▸ **Tasks for this exercise**:
1) Repeat word for word the part of the post on the Economist's crisis series that runs from "A lot of what" to "in comments below!".
2) In the post on the Economist's crisis series, why does the reply from Blair say it is very important for systemic banks to hold lots of equity? Answer in one to three sentences.

▸ **Text shown**:
The Economist on the GFC

The Economist magazine has started a five part series on the Global Financial Crisis, and the lessons from it.  Should be a lot of fun.  Part one is here.  They conclude:

The regulatory reforms that have since been pushed through at Basel read as an extended mea culpa by central bankers for getting things so grievously wrong before the financial crisis. But regulators and bankers were not alone in making misjudgments. When economies are doing well there are powerful political pressures not to rock the boat. With inflation at bay central bankers could not appeal to their usual rationale for spoiling the party. The long period of economic and price stability over which they presided encouraged risk-taking. And as so often in the history of financial crashes, humble consumers also joined in the collective delusion that lasting prosperity could be built on ever-bigger piles of debt.

A lot of what they say in the article is true, although I will be honest that I don’t fully agree with their description of the lead up to the crisis … and as a result, will probably have some differences of opinion in terms of what I view as appropriate lessons.  However, I will leave all this for another time 😉 [Note:  Many of these things involve markets – but then many of the explanations involve only looking at “one side”.  This is common, but always a touch disingenuous IMO]

Feel free to discuss the GFC, and the description of the causes by the Economist, in comments below!

2 replies
  1. Blair
    Blair says:

    I think that was an amazingly fair whack at a complex issue by the Economist. Not sure the US housing

    One thing that wasn’t quite clear (and probably doesn’t need to be for a schools brief) is that Wall St was hedged the wrong way in 2007. They were retaining the super senior tranche of the CDOs they were selling to overseas pension funds and insurance companies. In theory, this was the most secure tranche, but in fact the most vulnerable to sudden loss of market value if default correlation spiked. Regulators can’t keep up with this stuff, which makes is very important that systemic banks hold lots of equity.

▸ **Dataset excerpt**:

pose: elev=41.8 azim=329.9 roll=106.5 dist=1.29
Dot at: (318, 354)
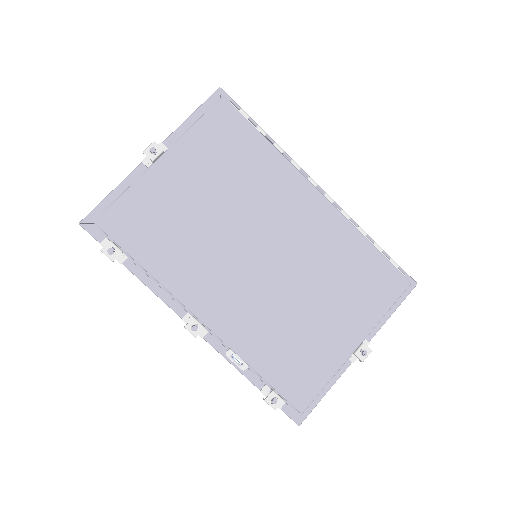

▸ **Expected outputs**:
1)
A lot of what they say in the article is true, although I will be honest that I don’t fully agree with their description of the lead up to the crisis … and as a result, will probably have some differences of opinion in terms of what I view as appropriate lessons.  However, I will leave all this for another time 😉 [Note:  Many of these things involve markets – but then many of the explanations involve only looking at “one side”.  This is common, but always a touch disingenuous IMO]

Feel free to discuss the GFC, and the description of the causes by the Economist, in comments below!

2) Blair says regulators can't keep up with complex risks such as Wall Street retaining the super senior tranche of the CDOs it sold. That tranche was in theory the most secure but was actually the most exposed to a sudden loss of market value if default correlation spiked. Because regulators can't keep pace with such risks, systemic banks need lots of equity.